In Germany, where elections will be held in September, Chancellor Angela Merkel's center-right Christian Democratic Union has already begun to talk tough on Islam's place in Germany. Last year, the party announced it will explore banning the full-face veil in some public places—even though only a small minority of German Muslims wear it, and a full ban seems unconstitutional. Like Rutte, Merkel's party seems to be taking cues from nationalists: The hard-right Alternative for Germany party had already called for a full ban on the veil and minarets.

In France, where the first round of presidential elections is in April, far-right candidate Marine Le Pen has a shot at taking the Elysée Palace. Her chief rival, front-runner Emmanuel Macron, is an ultra-liberal pro-European. But François Fillon, candidate for the center-right Republicans, is a Catholic social conservative whose once-commanding lead was derailed by a financial scandal (he denies any wrongdoing). The party picked Fillon over the establishment candidate, Alain Juppé, whose views are more liberal. Even if Fillon loses, traditional values and anti-Islam animus will continue to influence his party.

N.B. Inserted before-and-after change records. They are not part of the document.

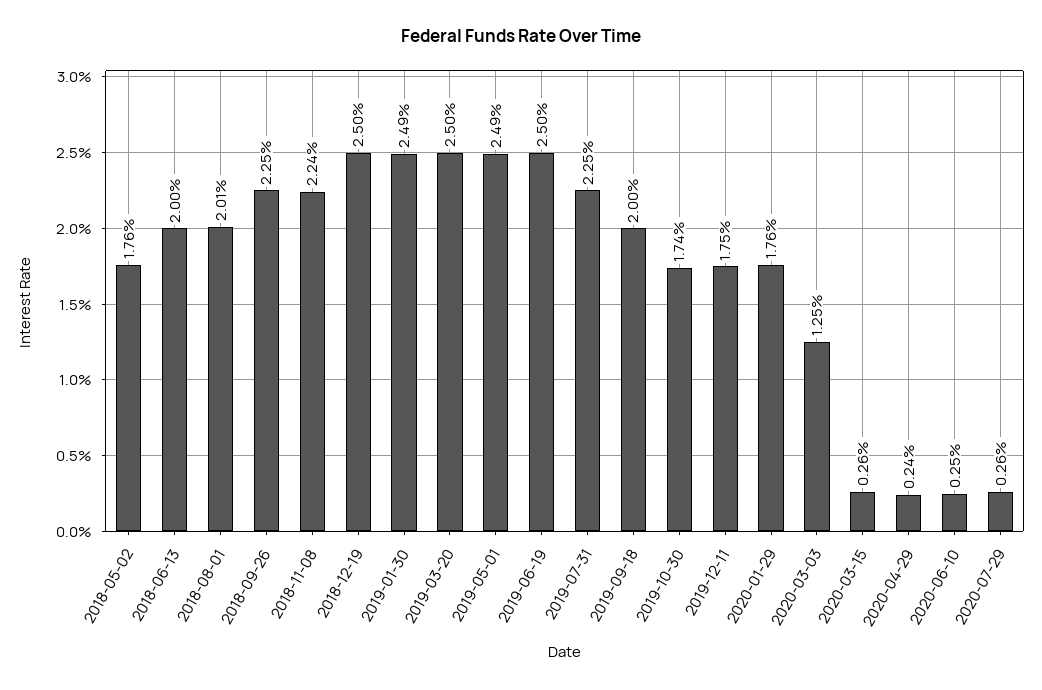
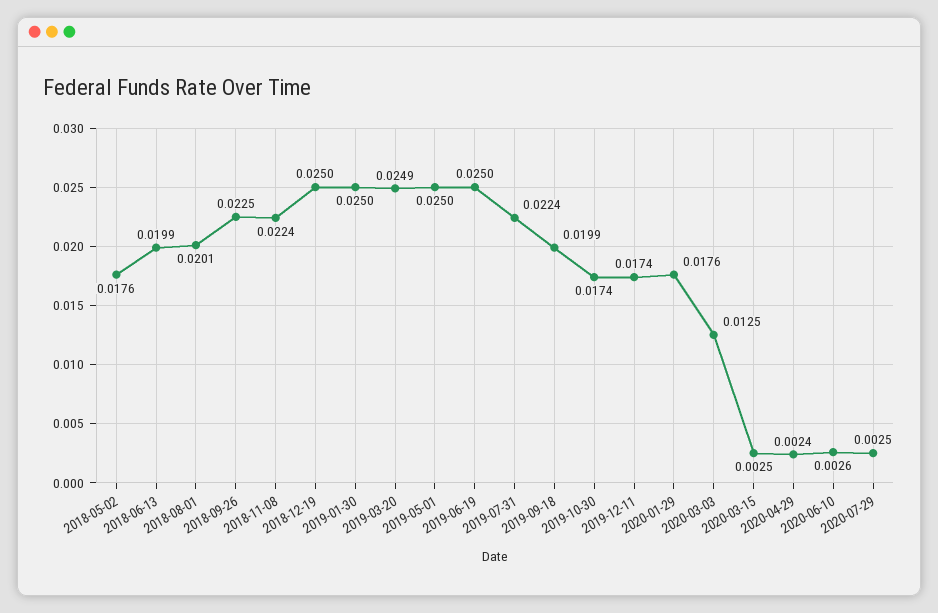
  {
    "2018-05-02": 0.0176,
-   "2018-06-13": 0.02,
+   "2018-06-13": 0.0199,
    "2018-08-01": 0.0201,
    "2018-09-26": 0.0225,
    "2018-11-08": 0.0224,
    "2018-12-19": 0.025,
-   "2019-01-30": 0.0249,
+   "2019-01-30": 0.025,
-   "2019-03-20": 0.025,
+   "2019-03-20": 0.0249,
-   "2019-05-01": 0.0249,
+   "2019-05-01": 0.025,
    "2019-06-19": 0.025,
-   "2019-07-31": 0.0225,
+   "2019-07-31": 0.0224,
-   "2019-09-18": 0.02,
+   "2019-09-18": 0.0199,
    "2019-10-30": 0.0174,
-   "2019-12-11": 0.0175,
+   "2019-12-11": 0.0174,
    "2020-01-29": 0.0176,
    "2020-03-03": 0.0125,
-   "2020-03-15": 0.0026,
+   "2020-03-15": 0.0025,
    "2020-04-29": 0.0024,
-   "2020-06-10": 0.0025,
+   "2020-06-10": 0.0026,
-   "2020-07-29": 0.0026
+   "2020-07-29": 0.0025
  }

In the Netherlands, Rutte will have to lead a coalition in a parliament whose center has been hollowed out. The center-left Labour Party saw a total collapse in its support, winning just nine seats compared with 29 last time. A sizable minority of Dutch voters backed parties further to the left, including the environmentalist GreenLeft party and the progressive liberal D66 party. That could mean a government cobbled together from parties whose only uniting principle is "Never Wilders."